Questions-réponses avec Don Juan dans Adrian Scarborough de Soho

Published on 3 April 2017

L’acteur lauréat d’un Olivier, Adrian Scarborough, est de retour sur scène pour la première fois depuis son rôle du Fou dans la production de 2014 du Roi Lear au National. Il se produit aux côtés de David Tennant dans le Don Juan de Patrick Marber à Soho au Wyndham’s Theatre. Lisez la suite pour découvrir ce que c’est que de jouer chez les Wyndham et ce que David Tennant entend par « moment de fesses qui couinent ».

HF : Don Juan est librement inspiré d’une tragicomédie de Molière, dont une autre est actuellement sur scène juste au bout de la rue. Qu’est-ce qui est encore pertinent dans l’œuvre de Molière pour le public d’aujourd’hui ?

AS : Molière a eu la sagesse de savoir que la longévité au théâtre s’obtient mieux en utilisant des thèmes universels pour toutes ses pièces, et que la satire et la comédie font une excellente soirée.

HF : Vous faites partie d’une troupe solide d’acteurs accomplis. Comment ça s’est passé avec tout le monde ?

AS : Je suis sans cesse sans cesse coupé par les talents incroyables de notre entreprise. Ils chantent en harmonie à quatre voix, ils dansent comme les mecs les plus funky, et ils savent vraiment jouer la comédie. Ils savent aussi rire, briller et s’amuser pour que chaque émission soit un régal unique. Ce sont les meilleurs joueurs.
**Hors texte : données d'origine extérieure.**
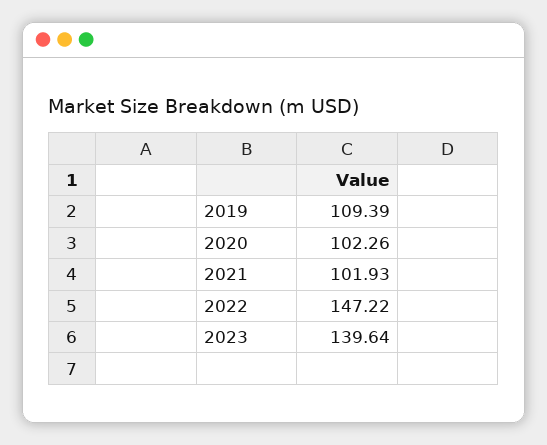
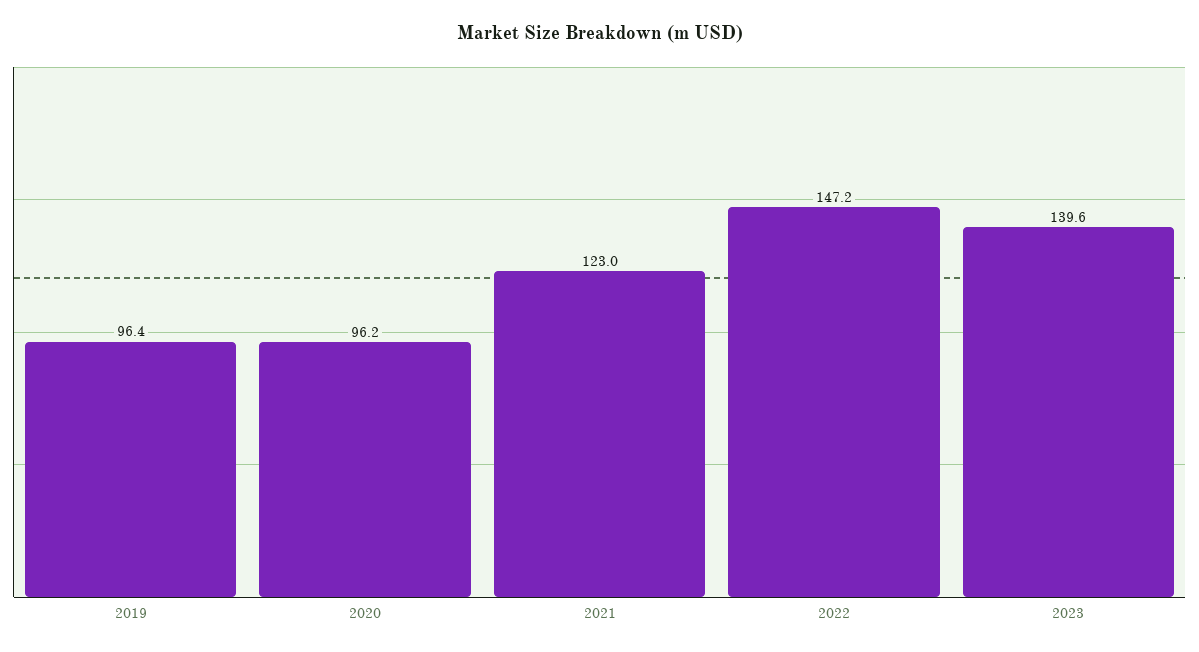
2019: 109.39 -> 96.4
2020: 102.26 -> 96.2
2021: 101.93 -> 123

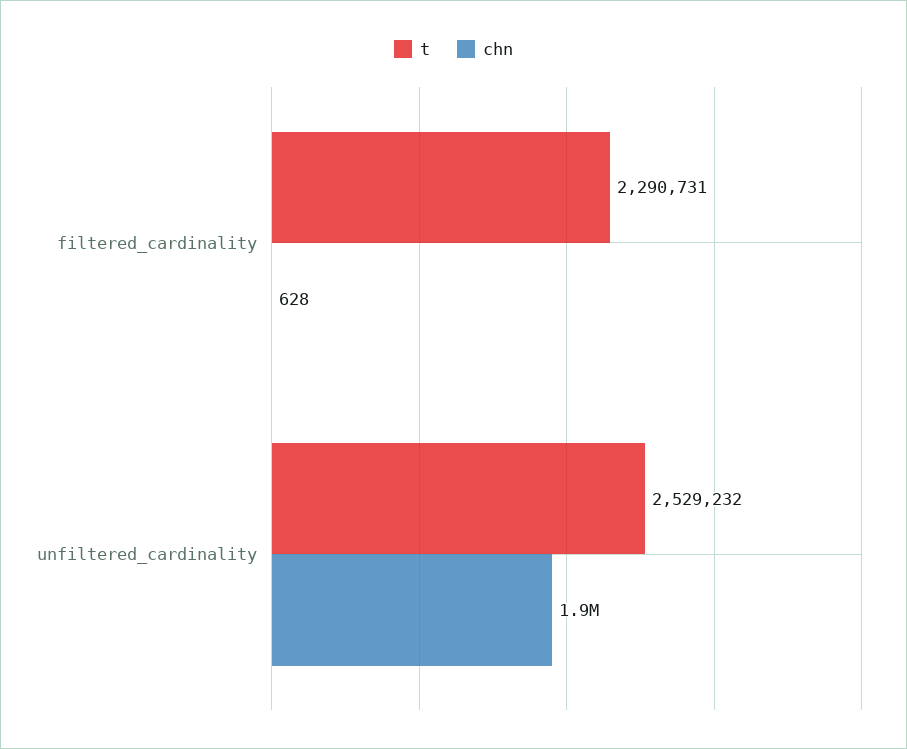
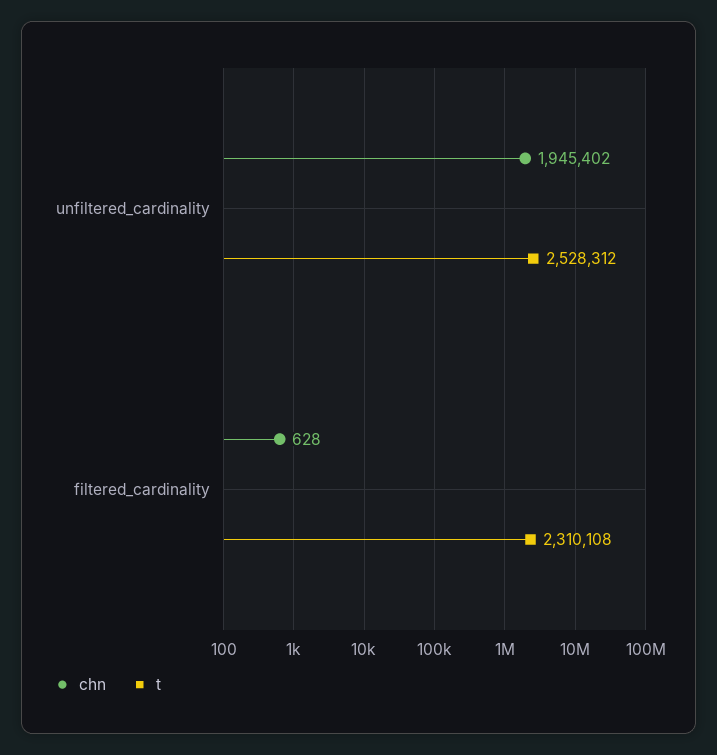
t, filtered_cardinality: 2290731 -> 2310108
t, unfiltered_cardinality: 2529232 -> 2528312

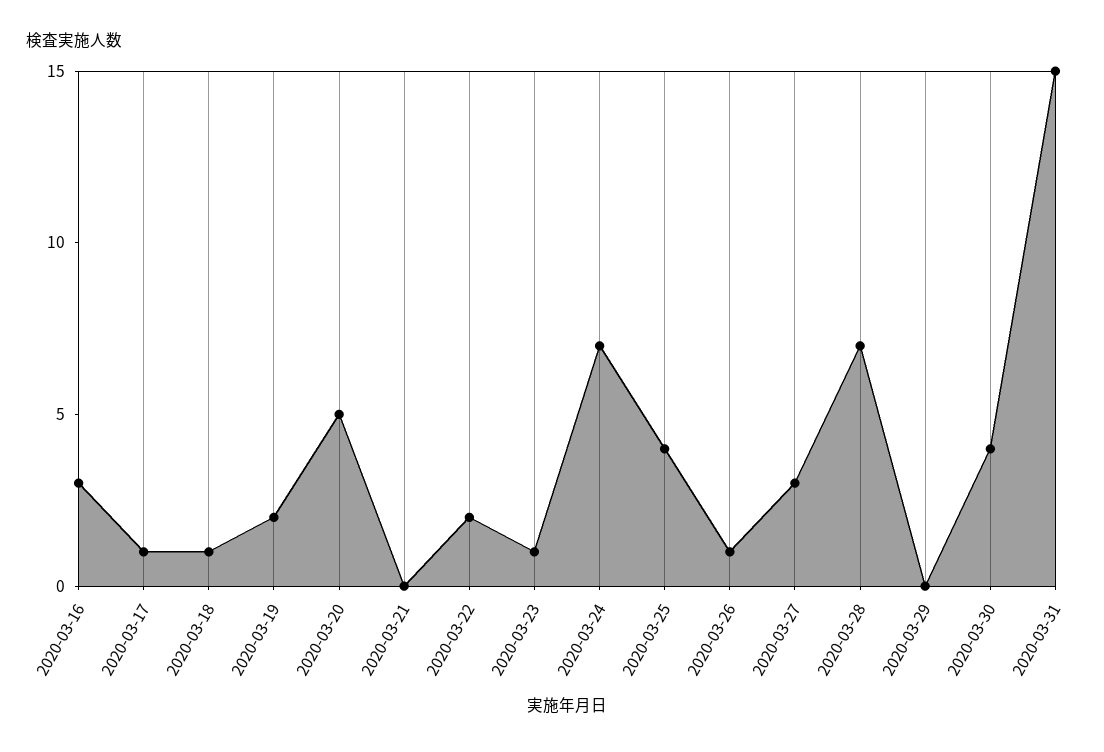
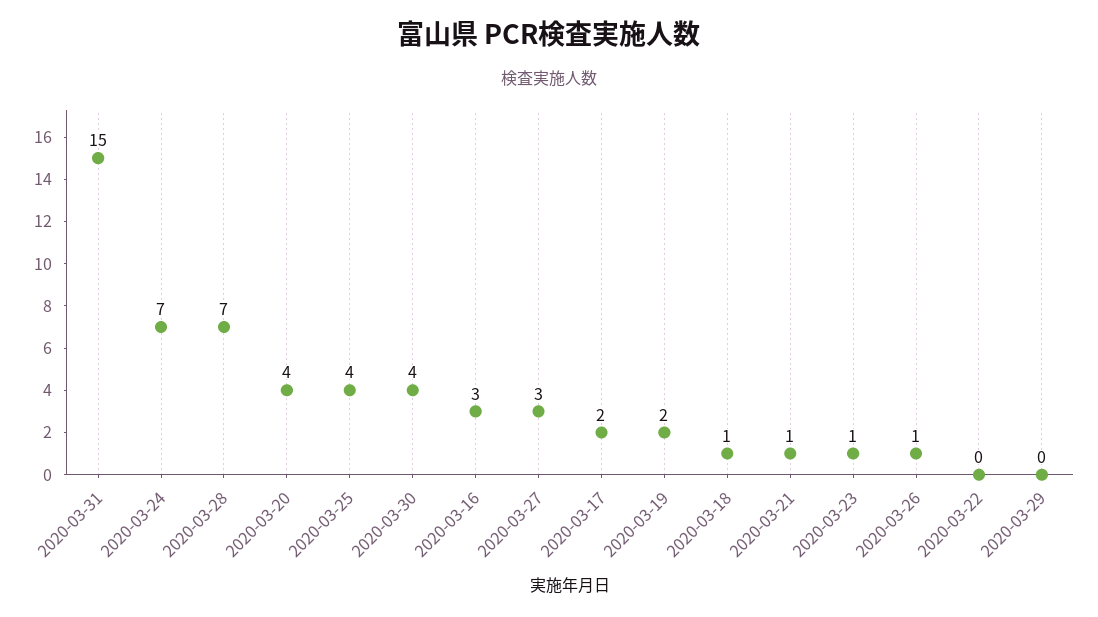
2020-03-17: 1 -> 2
2020-03-20: 5 -> 4
2020-03-21: 0 -> 1
2020-03-22: 2 -> 0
HF : Patrick Marber met en scène cette production et a adapté le texte. Travailler sur une série est-il différent avec le scénariste assis dans la pièce ?

AS : Avoir accès à l’écrivain en répétition est une bénédiction glorieuse, surtout quand la pièce est aussi moderne et d’actualité que celle-ci. Patrick compose quotidiennement des répliques tirées de tous les titres pour nous garder pertinents sur le plan satirique. C’est des montagnes russes palpitantes, le public adore ça.

HF : Vous êtes connu de beaucoup pour de très bons rôles comiques, au cinéma, à la télévision et au théâtre. Que ressentez-vous d’incarner un autre personnage de bande dessinée ?

AS : Je n’ai pas monté sur scène depuis trois ans, donc les dernières semaines ont été effrayantes pour reprendre le rythme des performances live. David Tennant appelle ça « le temps du fesse-couinement » !  J’adore le personnage de Stan. C’est un véritable romantique qui voit le meilleur en chacun, un optimiste éternel, devenu blasé par son association avec Don Juan. À l’approche de mes 50 ans, je peux beaucoup comprendre cela !

HF : Comment en êtes-vous venu à choisir le théâtre comme profession ?

AS : C’est un peu ce qui m’a choisi. J’étais tellement nul dans tout le reste que je n’avais qu’une seule option viable ! Heureusement, ça s’est un peu bien passé.

HF : * The Wyndham’s a une histoire de grands travaux théâtraux. Que ressentez-vous de monter sur les planches d’administration de ce lieu réputé ?*

AS : Je pense que le Wyndham’s est le théâtre que tout acteur veut jouer. C’est là, au cœur du monde du Théâtre, avec une histoire qui défie l’imaginaire. Tallulah Bankhead, Le petit ami, La société de Joan Littlewood, No Man’s Land de Pinter, Côte à côte par Sondheim, Les trois grandes femmes d’Albee, Dimanche au parc avec George. Il regorge des plus beaux fantômes du théâtre. C’est aussi étonnant sur le plan architectural. Il n’y a presque pas de siège dans la maison, même depuis l’arrière du balcon on peut voir toute la hauteur de l’arche du proscenium. C’est un vrai plaisir à jouer.

Harrison Fuller

By Harrison Fuller

Directeur de théâtre, écrivain, créateur.